───── Dataset entries

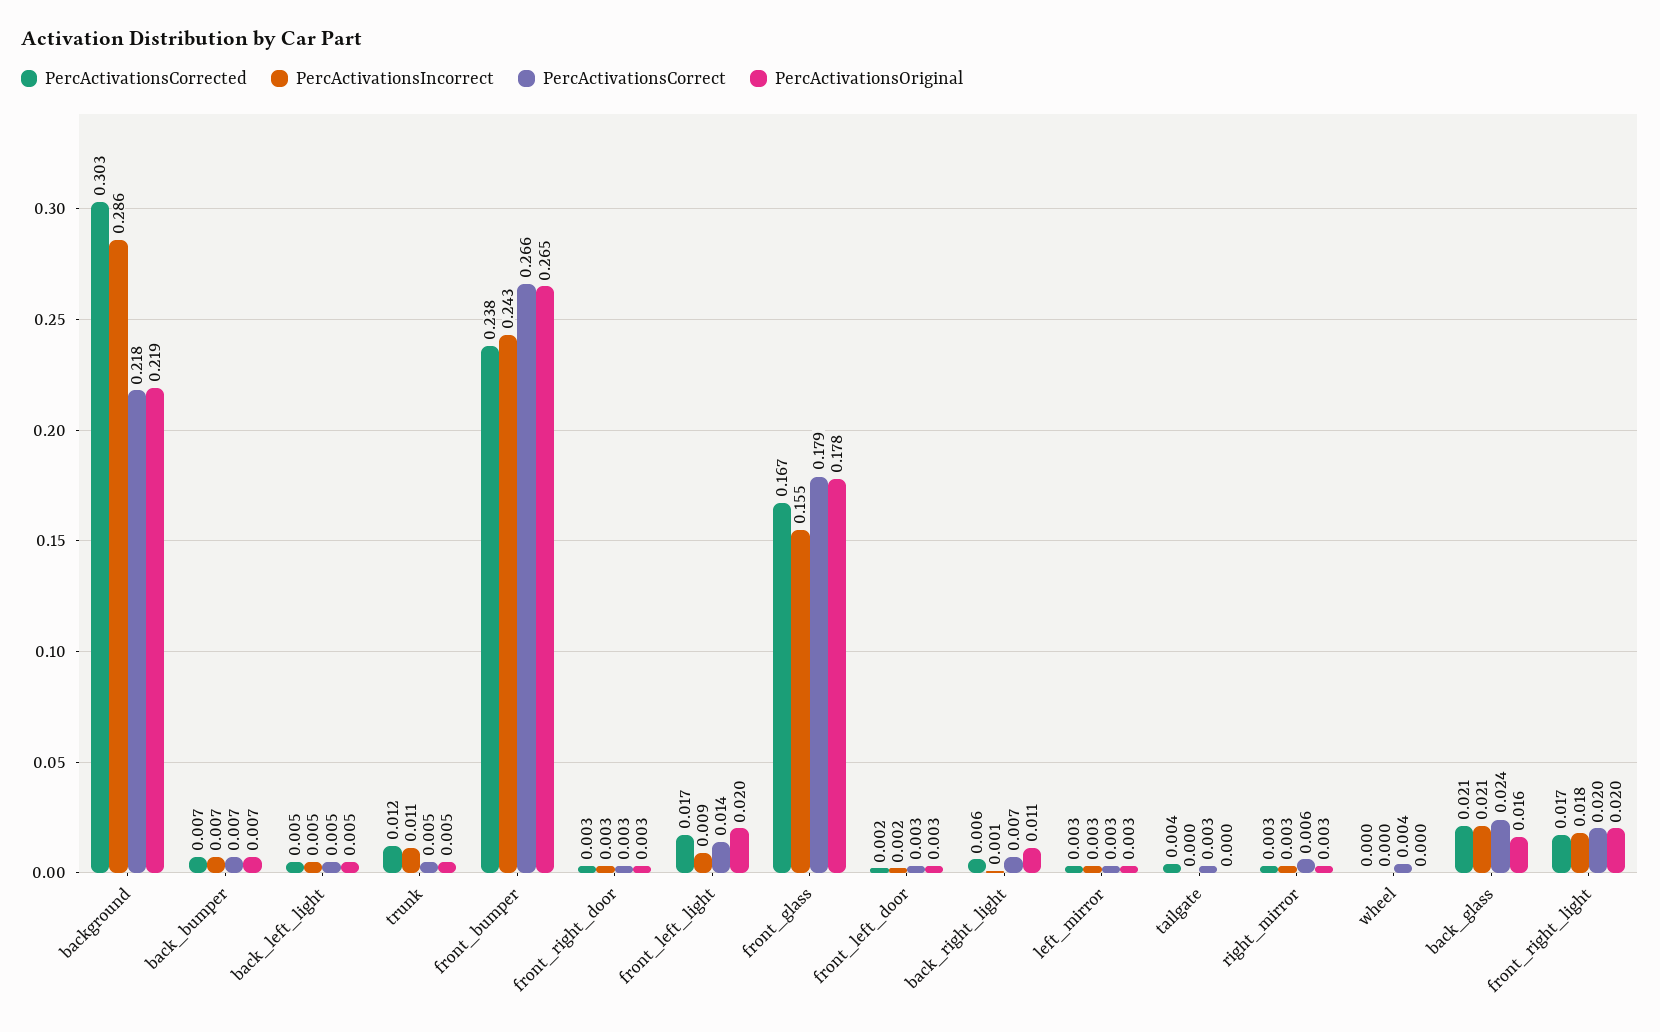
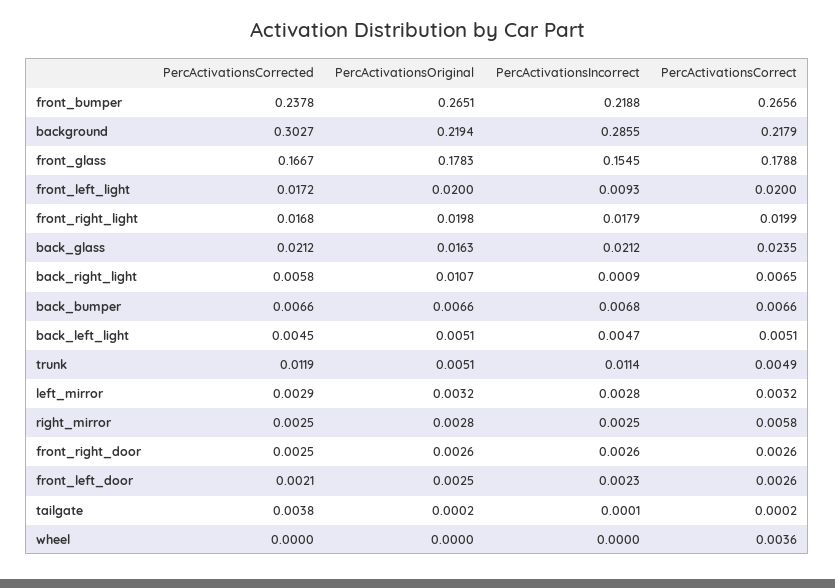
PercActivationsIncorrect, front_bumper: 0.243 -> 0.2188
PercActivationsCorrect, front_left_light: 0.014 -> 0.02
PercActivationsCorrect, tailgate: 0.003 -> 0.0002

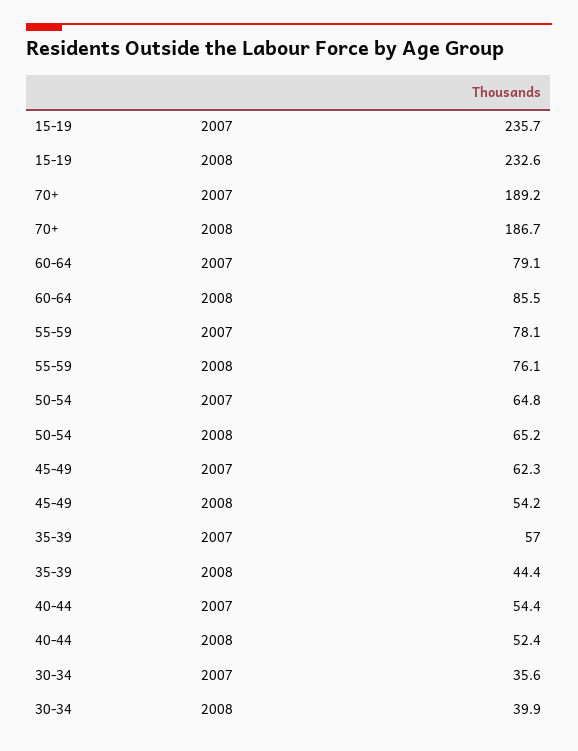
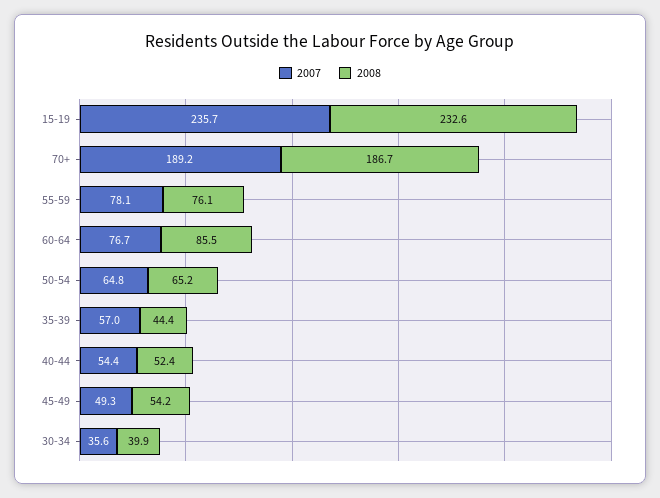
2007, 60-64: 79.1 -> 76.7
2007, 45-49: 62.3 -> 49.3

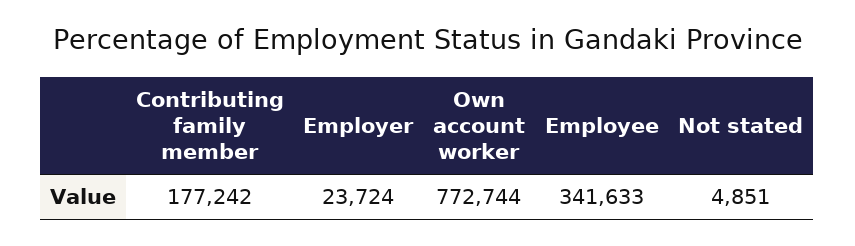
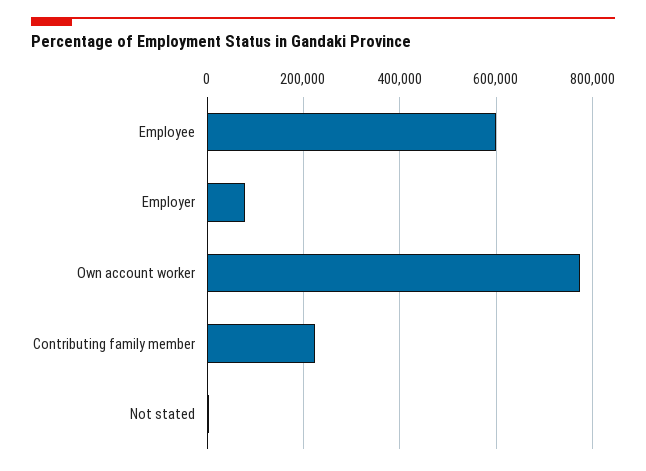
Contributing family member: 177242 -> 220000
Employer: 23724 -> 80000
Employee: 341633 -> 600000

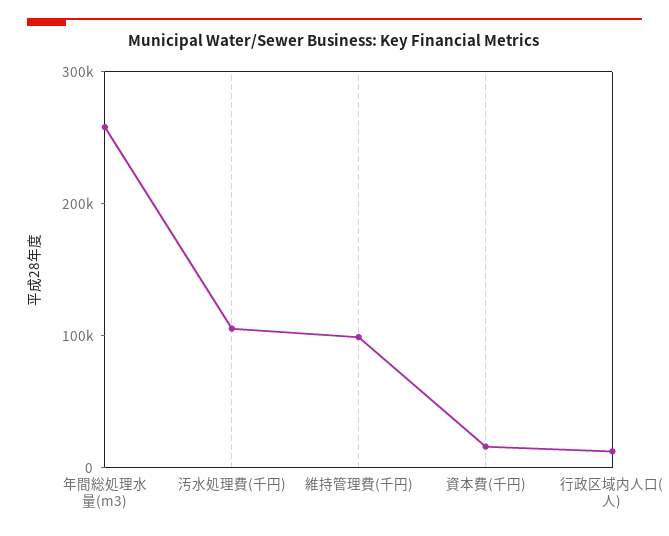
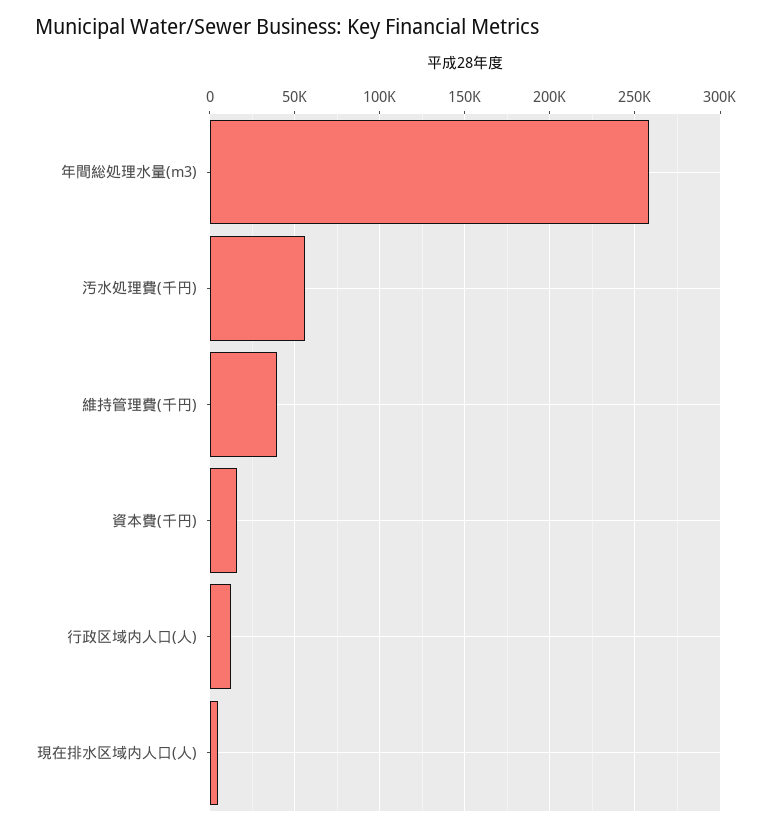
汚水処理費(千円): 100000 -> 55000
維持管理費(千円): 100000 -> 40000
現在排水区域内人口(人): none -> 5000

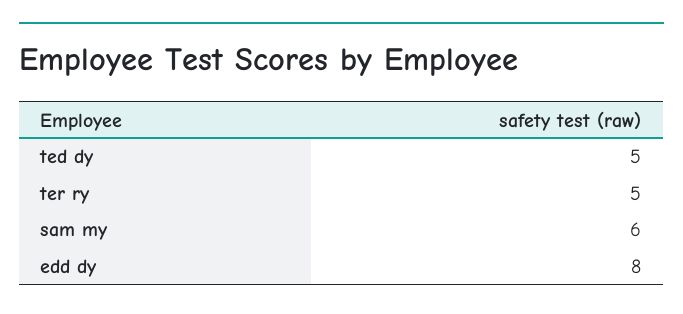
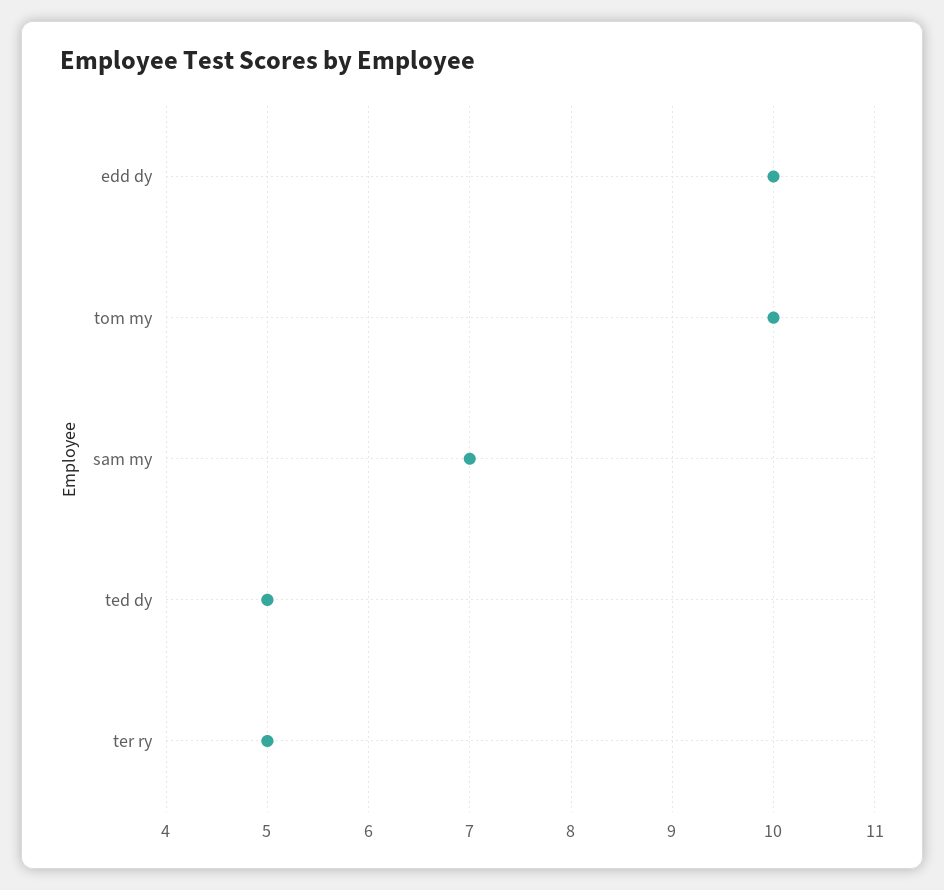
sam my: 6 -> 7
edd dy: 8 -> 10
tom my: none -> 10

──────────

Using the records above, find and show each line with the string "PercActivationsCorrect".

▸ Exercise response
PercActivationsCorrect, front_left_light: 0.014 -> 0.02
PercActivationsCorrect, tailgate: 0.003 -> 0.0002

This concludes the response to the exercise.